* [PROBLEM STATEMENT]:
According to the theater column, when and where does the Broadway Philadelphia production of The SpongeBob Musical run?

* [DOCUMENT TEXT]:
Jane M. Von Bergen’s Theater Beat column rounds up news and notes from the Philadelphia region’s theater scene.

As a youngster growing up in Scranton, Lorenzo Pugliese said he’d often wake up, open his window, and shout to his neighbors, SpongeBob-style, “ ‘Good morning, world, and all who inhabit it.’

“And now that’s my first line in the play.”

Pugliese, a 22-year-old University of the Arts grad, plays the role of the happy yellow sponge in the upcoming Broadway Philadelphia production of The SpongeBob Musical (Dec. 3-15 at the Forrest Theatre).

Being SpongeBob onstage is like earning an advanced degree in looking on the bright side. “I admire his optimism, his ability to take any situation and look at it through a lens that isn’t negative,” Pugliese says. “I don’t think that’s wildly unrealistic, either."

SpongeBob “has a special way of turning things into something good,” he says. "It kind of rubs off on you.”

Inspired by the long-running Nickelodeon TV program, the 2018 Tony Award-winning musical includes a pop and rock score written by John Legend, The Flaming Lips, Sara Bareilles, and Aerosmith’s Joe Perry, among others.

SpongeBob and his fellow Bikini Bottom-dwellers aren’t dressed as cartoon characters for the show — or treated that way, thanks to director Tina Landau, Pugliese says. “She’s intent on bringing truth and humanity to the characters."

Pugliese had returned to Scranton after graduating with his UArts major in musical theater, and the call to join the SpongeBob touring company was “a dream come true," he says.

"I never would have thought a couple of months out of school that this is what I would be doing.”

'Kinky Boots’ in Bucks

Harry S. Truman High School, with its bang-up theater department, is about to perform the first-ever high school production of Kinky Boots, Dec. 5, 6, and 7 at the Levittown school’s Lou Volpe Auditorium, named after Truman’s dynamic drama teacher, now retired.

* [GIVEN DATA]:
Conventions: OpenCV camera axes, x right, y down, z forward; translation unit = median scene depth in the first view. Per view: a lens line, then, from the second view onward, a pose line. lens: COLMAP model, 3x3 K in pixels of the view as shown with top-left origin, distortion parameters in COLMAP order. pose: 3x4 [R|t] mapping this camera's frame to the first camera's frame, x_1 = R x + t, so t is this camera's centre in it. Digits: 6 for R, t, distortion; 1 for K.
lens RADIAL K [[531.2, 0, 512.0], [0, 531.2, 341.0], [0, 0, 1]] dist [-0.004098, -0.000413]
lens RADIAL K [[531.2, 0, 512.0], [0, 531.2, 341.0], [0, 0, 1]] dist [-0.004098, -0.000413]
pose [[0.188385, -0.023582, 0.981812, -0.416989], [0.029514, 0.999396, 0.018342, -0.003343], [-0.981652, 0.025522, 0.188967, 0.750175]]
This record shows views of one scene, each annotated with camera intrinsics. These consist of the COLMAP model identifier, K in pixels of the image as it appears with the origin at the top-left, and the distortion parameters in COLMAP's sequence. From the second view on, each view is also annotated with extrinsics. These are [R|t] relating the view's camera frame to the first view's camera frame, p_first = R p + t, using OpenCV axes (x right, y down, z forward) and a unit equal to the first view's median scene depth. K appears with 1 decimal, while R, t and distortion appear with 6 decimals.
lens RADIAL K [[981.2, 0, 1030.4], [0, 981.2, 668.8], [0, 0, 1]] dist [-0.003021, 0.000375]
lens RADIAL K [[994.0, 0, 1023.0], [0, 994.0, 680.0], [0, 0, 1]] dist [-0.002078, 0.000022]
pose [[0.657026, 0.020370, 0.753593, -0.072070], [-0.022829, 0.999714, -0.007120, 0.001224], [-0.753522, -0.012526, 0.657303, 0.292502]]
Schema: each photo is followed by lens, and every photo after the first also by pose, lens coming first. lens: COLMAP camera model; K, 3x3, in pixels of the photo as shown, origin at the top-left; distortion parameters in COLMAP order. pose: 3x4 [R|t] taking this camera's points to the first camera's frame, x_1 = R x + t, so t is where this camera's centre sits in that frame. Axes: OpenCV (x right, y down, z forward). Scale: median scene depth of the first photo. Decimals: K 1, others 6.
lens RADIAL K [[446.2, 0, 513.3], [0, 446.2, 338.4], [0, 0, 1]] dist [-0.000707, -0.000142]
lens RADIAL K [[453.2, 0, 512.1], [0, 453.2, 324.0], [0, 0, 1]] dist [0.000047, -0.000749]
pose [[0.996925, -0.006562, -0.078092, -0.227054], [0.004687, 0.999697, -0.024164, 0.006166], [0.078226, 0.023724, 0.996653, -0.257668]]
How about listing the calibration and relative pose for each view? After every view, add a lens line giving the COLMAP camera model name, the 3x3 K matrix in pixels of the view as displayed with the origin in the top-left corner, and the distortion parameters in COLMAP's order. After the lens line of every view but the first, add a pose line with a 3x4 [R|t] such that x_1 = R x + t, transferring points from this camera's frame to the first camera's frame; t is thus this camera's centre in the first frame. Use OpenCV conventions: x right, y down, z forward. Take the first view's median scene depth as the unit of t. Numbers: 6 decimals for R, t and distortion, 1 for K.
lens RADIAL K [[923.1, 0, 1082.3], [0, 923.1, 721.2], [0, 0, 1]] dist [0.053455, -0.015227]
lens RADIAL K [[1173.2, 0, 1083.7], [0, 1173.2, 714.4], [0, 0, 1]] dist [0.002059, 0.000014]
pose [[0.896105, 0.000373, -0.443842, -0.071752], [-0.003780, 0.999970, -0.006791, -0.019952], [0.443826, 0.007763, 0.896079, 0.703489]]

* [TASK SOLUTION]:
Dec. 3-15 at the Forrest Theatre.